═════ EXERCISE TEXT ═════

The Immigrant Mindset: What dads need at their kitchen tables now
A poignant, personal anecdote from our own Mohan Sivaloganathan underscores why immigration is at the heart of what it means to be American.

When COVID blindsided America, it wasn't just a health crisis — it was total chaos. Remember those days? We weren't just worried about catching some virus; we were terrified for our kids, our parents, our grandparents. People whispered about martial law. We fought strangers for the last pack of toilet paper like our lives depended on it.
And our schools? They crashed hard. The overnight shift to virtual learning exposed just how unprepared we were. At this one school in Florida — a school where most kids didn't have laptops, didn't have desktops, didn't have tablets, didn't even have reliable internet — the writing was on the wall. These kids were about to fall through the cracks. Completely.
But there was this one teacher who looked at that situation and said, "Not happening. Not on my watch."
No resources? No problem. She launched a fundraising campaign with nothing but determination and a contacts list. Started calling friends, family, anyone who'd listen. "These kids need us," she'd say. And the money started coming in — ten bucks here, twenty there, occasionally a hundred. It was something, but nowhere near enough for 300+ students.
Did she give up? Hell no.
She kept pushing, kept sharing the story, kept believing something would break. And something wild started happening. People weren't just donating — they were becoming messengers themselves. They felt something in her story that made them want to spread the word.
The local news picked it up. One clip. That's all it took.
Then came the domino effect. The teacher's son's friend heard the story, told another friend, who mentioned it at work. Suddenly, a company stepped up with a five-figure check. Then a local bank matched it with another five figures.

═════

PROBLEM TO WORK ON - Extract the part of the article starting at "Did she give" and ending at "spread the word.", copying it word for word.

═════ DATA PROVIDED ═════

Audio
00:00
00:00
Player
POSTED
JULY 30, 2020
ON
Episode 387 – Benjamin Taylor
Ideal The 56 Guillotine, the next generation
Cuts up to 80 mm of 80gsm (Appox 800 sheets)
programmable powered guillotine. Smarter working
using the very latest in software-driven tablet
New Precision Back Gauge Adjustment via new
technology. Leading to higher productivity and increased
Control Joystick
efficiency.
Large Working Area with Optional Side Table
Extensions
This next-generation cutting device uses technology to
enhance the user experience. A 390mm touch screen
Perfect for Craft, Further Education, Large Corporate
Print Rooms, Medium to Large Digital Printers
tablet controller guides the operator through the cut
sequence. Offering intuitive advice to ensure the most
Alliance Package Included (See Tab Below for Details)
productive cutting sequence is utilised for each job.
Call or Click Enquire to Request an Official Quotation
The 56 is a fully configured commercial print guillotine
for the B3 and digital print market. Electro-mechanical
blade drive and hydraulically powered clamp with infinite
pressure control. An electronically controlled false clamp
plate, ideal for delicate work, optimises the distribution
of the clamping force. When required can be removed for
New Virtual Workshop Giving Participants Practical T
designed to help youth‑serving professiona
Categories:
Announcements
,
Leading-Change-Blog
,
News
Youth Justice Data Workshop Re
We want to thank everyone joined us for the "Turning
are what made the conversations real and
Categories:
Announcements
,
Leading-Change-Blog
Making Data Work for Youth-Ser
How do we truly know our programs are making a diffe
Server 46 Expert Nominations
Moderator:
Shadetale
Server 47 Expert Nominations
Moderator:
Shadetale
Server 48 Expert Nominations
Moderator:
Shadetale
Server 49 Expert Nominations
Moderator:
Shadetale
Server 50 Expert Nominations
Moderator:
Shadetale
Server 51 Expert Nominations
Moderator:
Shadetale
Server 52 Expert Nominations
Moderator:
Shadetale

═════

OUTPUT FOR THIS EXERCISE -
Did she give up? Hell no.
She kept pushing, kept sharing the story, kept believing something would break. And something wild started happening. People weren't just donating — they were becoming messengers themselves. They felt something in her story that made them want to spread the word.